3. Hoch spezialisierte Nischenanbieter. Kunden sind bereit, für
gewinnträchtige Spezialstrategien höhere Erfolgsgebühren zu bezahlen.
Als besonders Erfolg versprechend erweisen sich Themenfonds für
Mobilität und umweltfreundliche Technologien, Investitionen in
Bereiche mit sozialer Verantwortung sowie Infrastruktur und
Immobilien. Beispiele hierfür sind die Schweizer RobecoSAM, Nordea
Asset Management aus Schweden und verschiedene
Stiftungsfondsanbieter.
Ganz gleich, ob ein Vermögensverwalter eine Volumen- oder eine
Nischenstrategie verfolgt: Er sollte vor jeder Entscheidung acht
Kernfaktoren prüfen, die maßgeblich zum Erfolg beitragen und
Champions ausmachen. Dazu zählen Produktpalette, Ausweitung der
Wertschöpfungskette, Fusionen und Übernahmen, Technologie,
Geschäftsmodell, Mitarbeiter sowie Kunden und Vertrieb. Entsprechend
der aktuellen und zukünftig angestrebten Marktpositionierung sollten
die Asset-Manager in mindestens drei bis fünf dieser Bereiche
herausragende Fähigkeiten entwickeln.
"Das Ende des billigen Geldes naht", betont Bain-Partner Memminger.

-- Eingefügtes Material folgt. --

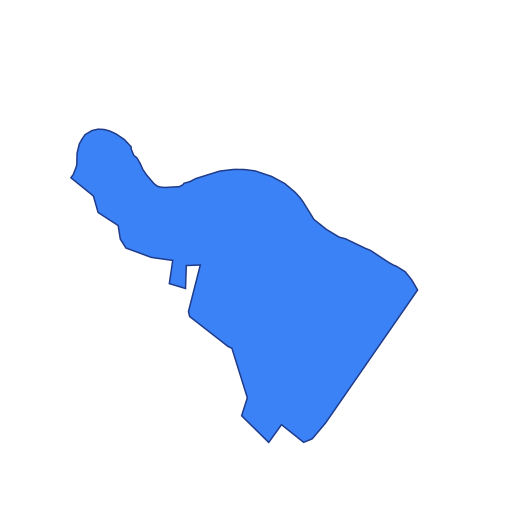 Campbell, Kentucky, United States of America, rotated 332°
{"feature_id": "52423323B7584870852949", "entity_name": "Campbell", "entity_type": "district", "adm_level": 2, "iso_a3": "USA", "parent_name": "United States of America", "parent_adm1": "Kentucky", "projection": "mercator", "projection_center": [-84.397, 38.964], "detail": "fine", "context": "isolated", "style": "filled", "palette": "blue", "viewbox_px": 512, "rotation_deg": 332, "n_neighbors": 0, "source": "geoboundaries", "source_scale": "gbopen_adm2", "svg_char_len": 1104}
<svg xmlns="http://www.w3.org/2000/svg" viewBox="0 0 512 512"><g transform="rotate(332 256 256)"><path d="M382.7,361.9L382.5,355.2L382.3,350.6L380.4,340.1L375.1,330.9L372.8,328.2L370.0,323.7L359.5,304.5L356.0,300.4L343.0,282.7L338.3,278.4L330.7,265.7L324.3,250.9L323.0,230.7L322.3,225.4L320.4,218.0L315.4,205.5L307.1,193.0L301.3,186.9L295.2,180.5L292.6,178.6L286.2,174.1L277.2,169.2L263.9,164.0L239.5,159.4L232.8,159.3L226.5,158.0L225.0,158.8L220.9,158.8L207.5,152.6L203.6,150.0L201.5,147.8L199.8,143.9L197.4,132.8L196.7,126.4L197.2,120.0L196.9,113.3L195.3,109.8L196.0,103.1L197.0,101.0L194.5,91.5L189.8,82.6L185.5,76.9L181.3,73.0L176.2,69.9L170.0,68.2L162.1,68.6L161.5,68.9L156.9,71.3L152.5,74.2L146.2,81.3L140.7,91.2L138.8,93.2L138.1,93.8L133.0,98.2L129.3,100.0L140.6,126.7L137.0,143.5L148.6,164.4L144.1,177.4L144.9,187.9L162.9,208.1L180.4,220.8L166.5,239.7L178.5,251.6L190.0,231.7L202.6,237.8L170.3,273.3L169.0,278.3L188.9,322.9L191.4,326.2L181.8,377.1L168.3,390.3L179.7,426.6L199.3,416.9L210.6,442.9L219.9,443.8L239.0,436.1L382.7,361.9Z" fill="#3b82f6" stroke="#1e3a8a" stroke-width="1.5"/></g></svg>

Deshalb sollten Vermögensverwalter ihre Entscheidung für eine
Nischen- oder eine Skalenstrategie nicht auf die lange Bank schieben.
"Jetzt ist der Zeitpunkt festzulegen, welche Geschäftsbereiche
gestärkt und welche aufgegeben werden können", so Memminger weiter.
"Wer hier den richtigen Weg einschlägt, wird vom wachsenden globalen
Asset-Management-Markt nachhaltig profitieren können."